TASK →
Repeat the material exactly, every line of it.

THE INPUT →
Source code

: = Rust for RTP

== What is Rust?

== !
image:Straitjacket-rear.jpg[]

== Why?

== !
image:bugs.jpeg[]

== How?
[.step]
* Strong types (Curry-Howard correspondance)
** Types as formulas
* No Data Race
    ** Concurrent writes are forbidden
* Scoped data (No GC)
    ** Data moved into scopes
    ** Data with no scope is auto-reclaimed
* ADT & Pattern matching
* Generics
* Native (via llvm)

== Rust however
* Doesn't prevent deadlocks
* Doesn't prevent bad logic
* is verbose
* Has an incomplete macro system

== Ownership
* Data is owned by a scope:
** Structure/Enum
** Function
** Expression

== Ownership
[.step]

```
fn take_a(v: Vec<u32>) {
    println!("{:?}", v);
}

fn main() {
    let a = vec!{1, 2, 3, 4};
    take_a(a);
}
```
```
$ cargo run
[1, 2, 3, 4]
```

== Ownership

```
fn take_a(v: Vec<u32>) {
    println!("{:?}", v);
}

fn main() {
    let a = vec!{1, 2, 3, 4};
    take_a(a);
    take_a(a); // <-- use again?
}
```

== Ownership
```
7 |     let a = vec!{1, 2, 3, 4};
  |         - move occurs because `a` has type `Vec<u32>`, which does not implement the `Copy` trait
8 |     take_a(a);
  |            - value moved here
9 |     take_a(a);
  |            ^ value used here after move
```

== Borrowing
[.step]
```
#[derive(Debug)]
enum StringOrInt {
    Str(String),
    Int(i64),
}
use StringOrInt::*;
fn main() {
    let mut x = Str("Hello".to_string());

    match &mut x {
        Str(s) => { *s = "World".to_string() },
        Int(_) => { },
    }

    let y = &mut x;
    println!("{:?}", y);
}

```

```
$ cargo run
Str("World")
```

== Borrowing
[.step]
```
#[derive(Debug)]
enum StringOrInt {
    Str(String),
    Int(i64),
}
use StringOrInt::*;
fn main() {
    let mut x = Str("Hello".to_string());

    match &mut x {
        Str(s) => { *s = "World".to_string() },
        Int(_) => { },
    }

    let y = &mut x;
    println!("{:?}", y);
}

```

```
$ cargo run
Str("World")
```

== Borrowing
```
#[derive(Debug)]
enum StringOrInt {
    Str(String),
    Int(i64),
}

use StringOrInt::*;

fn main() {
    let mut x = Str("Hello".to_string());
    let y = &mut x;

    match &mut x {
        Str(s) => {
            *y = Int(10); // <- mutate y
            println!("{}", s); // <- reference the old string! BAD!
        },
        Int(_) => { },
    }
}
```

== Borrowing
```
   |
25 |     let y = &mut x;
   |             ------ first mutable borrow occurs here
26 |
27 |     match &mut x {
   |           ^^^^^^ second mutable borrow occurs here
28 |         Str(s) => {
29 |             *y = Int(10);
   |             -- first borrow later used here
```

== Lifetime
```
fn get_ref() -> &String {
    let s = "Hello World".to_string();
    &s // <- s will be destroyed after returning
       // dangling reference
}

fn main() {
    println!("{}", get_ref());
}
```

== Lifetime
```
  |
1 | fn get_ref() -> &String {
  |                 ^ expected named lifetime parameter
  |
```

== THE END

YOUR SOLUTION →
Source code

: = Rust for RTP

== What is Rust?

== !
image:Straitjacket-rear.jpg[]

== Why?

== !
image:bugs.jpeg[]

== How?
[.step]
* Strong types (Curry-Howard correspondance)
** Types as formulas
* No Data Race
    ** Concurrent writes are forbidden
* Scoped data (No GC)
    ** Data moved into scopes
    ** Data with no scope is auto-reclaimed
* ADT & Pattern matching
* Generics
* Native (via llvm)

== Rust however
* Doesn't prevent deadlocks
* Doesn't prevent bad logic
* is verbose
* Has an incomplete macro system

== Ownership
* Data is owned by a scope:
** Structure/Enum
** Function
** Expression

== Ownership
[.step]

```
fn take_a(v: Vec<u32>) {
    println!("{:?}", v);
}

fn main() {
    let a = vec!{1, 2, 3, 4};
    take_a(a);
}
```
```
$ cargo run
[1, 2, 3, 4]
```

== Ownership

```
fn take_a(v: Vec<u32>) {
    println!("{:?}", v);
}

fn main() {
    let a = vec!{1, 2, 3, 4};
    take_a(a);
    take_a(a); // <-- use again?
}
```

== Ownership
```
7 |     let a = vec!{1, 2, 3, 4};
  |         - move occurs because `a` has type `Vec<u32>`, which does not implement the `Copy` trait
8 |     take_a(a);
  |            - value moved here
9 |     take_a(a);
  |            ^ value used here after move
```

== Borrowing
[.step]
```
#[derive(Debug)]
enum StringOrInt {
    Str(String),
    Int(i64),
}
use StringOrInt::*;
fn main() {
    let mut x = Str("Hello".to_string());

    match &mut x {
        Str(s) => { *s = "World".to_string() },
        Int(_) => { },
    }

    let y = &mut x;
    println!("{:?}", y);
}

```

```
$ cargo run
Str("World")
```

== Borrowing
[.step]
```
#[derive(Debug)]
enum StringOrInt {
    Str(String),
    Int(i64),
}
use StringOrInt::*;
fn main() {
    let mut x = Str("Hello".to_string());

    match &mut x {
        Str(s) => { *s = "World".to_string() },
        Int(_) => { },
    }

    let y = &mut x;
    println!("{:?}", y);
}

```

```
$ cargo run
Str("World")
```

== Borrowing
```
#[derive(Debug)]
enum StringOrInt {
    Str(String),
    Int(i64),
}

use StringOrInt::*;

fn main() {
    let mut x = Str("Hello".to_string());
    let y = &mut x;

    match &mut x {
        Str(s) => {
            *y = Int(10); // <- mutate y
            println!("{}", s); // <- reference the old string! BAD!
        },
        Int(_) => { },
    }
}
```

== Borrowing
```
   |
25 |     let y = &mut x;
   |             ------ first mutable borrow occurs here
26 |
27 |     match &mut x {
   |           ^^^^^^ second mutable borrow occurs here
28 |         Str(s) => {
29 |             *y = Int(10);
   |             -- first borrow later used here
```

== Lifetime
```
fn get_ref() -> &String {
    let s = "Hello World".to_string();
    &s // <- s will be destroyed after returning
       // dangling reference
}

fn main() {
    println!("{}", get_ref());
}
```

== Lifetime
```
  |
1 | fn get_ref() -> &String {
  |                 ^ expected named lifetime parameter
  |
```

== THE END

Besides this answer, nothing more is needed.